La síncopa del corazón
“Inclinado en las tardes hecho mis tristes redes
a ese mar que sacude tus ojos oceánicos”
Pablo Neruda
Ella se mantenía triste a propósito. Su soufflé sólo levantaba, aéreo y espumoso, si ella sentía una consciente melancolía, los gnoccis de auyama sólo quedaban dorados y tersos si ella lloraba antes de amasarlos; el quesillo de guanábana, la herencia más querida que le había legado su abuela, quedaba soso y blando si ella, por algún motivo, se sentía feliz.
Vanos fueron los intentos de engañar a los espárragos con trucos de tristezas postizas, suspiros enlatados, lágrimas de artificio; ellos sabían, si estaba alegre, marchitarse apenas los tocara. Las fresas se acidificaban, los ajíes se reblandecían, el pan se petrificaba si ella, al tocarlos, sonreía. En cambio, bastaba una pena, una aguja en el alma, un vapor apesadumbrado en las venas, para que las ostras se mantuvieran frescas en sus manos, durante horas. Cocinaba a diario y cocinaba bien, pero una buena noticia, la tibieza del sol en la piel, el recuerdo de una caricia justa, era suficiente para arruinarle el trabajo.

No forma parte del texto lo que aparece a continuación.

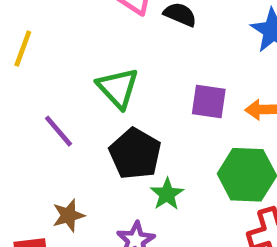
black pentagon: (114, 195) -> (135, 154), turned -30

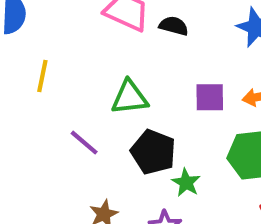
green triangle: (118, 88) -> (130, 97), turned -45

Al salir de la cocina, recuperaba un ánimo post tormenta, una suave, tenue, elevación del humor, una resignada reconciliación con la vida luego de horas de voluntario sufrimiento en bien de su oficio. A decir verdad, aprendió a disfrutar de su tristeza; desarrolló un mezquino y discreto goce de sus miserias que se veía compensado por la belleza de sus platos, los sabores intensos que lograba, las felicitaciones que llegaban desde la sala y que frecuentemente tenía que asumir sin alegría para que, al volver la cocina, las lechugas no se hicieran mustias en sus manos.

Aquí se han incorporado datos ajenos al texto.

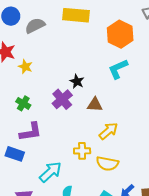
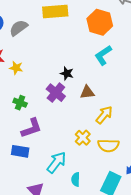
yellow cross: (82, 151) -> (83, 138), turned -35

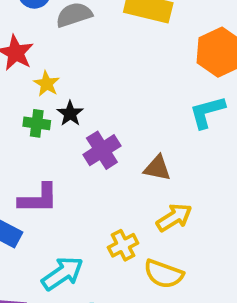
black star: (67, 73) -> (70, 114), moved
green cross: (20, 103) -> (37, 123), moved, turned -32

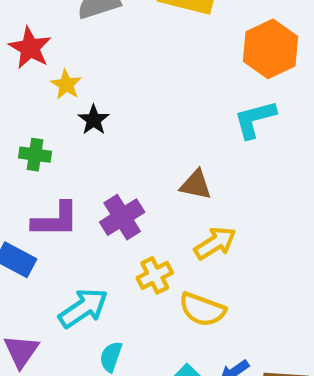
green cross: (37, 123) -> (35, 155), moved
purple cross: (102, 150) -> (122, 217), moved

El cuchillo se desliza por la tabla blanca, mínimos aros de ciboulette nacen a borbotones de este vaivén de la hoja filosa; un descuido, tal vez un latido asincopado de su corazón, genera un temblor en sus manos y la consecuencia es un manantial rojo que sale de su dedo índice. La reacción inmediata es la de presionar la herida, pero no hay dolor, más bien una luz, una calidez, un perfume de mandarinas, un canto en bocca chiusa que la alegra instantáneamente y sin culpas. Las gotas de sangre siguen saliendo y la alegría se intensifica. No hay tormentos, no hay lástimas de sí misma, hay una felicidad química que corre por su torrente sanguíneo y mancha la tabla. Delante de sus ojos surgen imágenes de trapecistas, de flores púrpura, de manos de bebés que le tocan la cara. Alucinada y feliz como nunca, se quita el delantal y la filipina, abandona la cocina con pasos cortos y para siempre, decidida a dedicarle la vida entera a la dicha de comer comida ajena y de sembrar ciboulette y mandarinas en su huerto.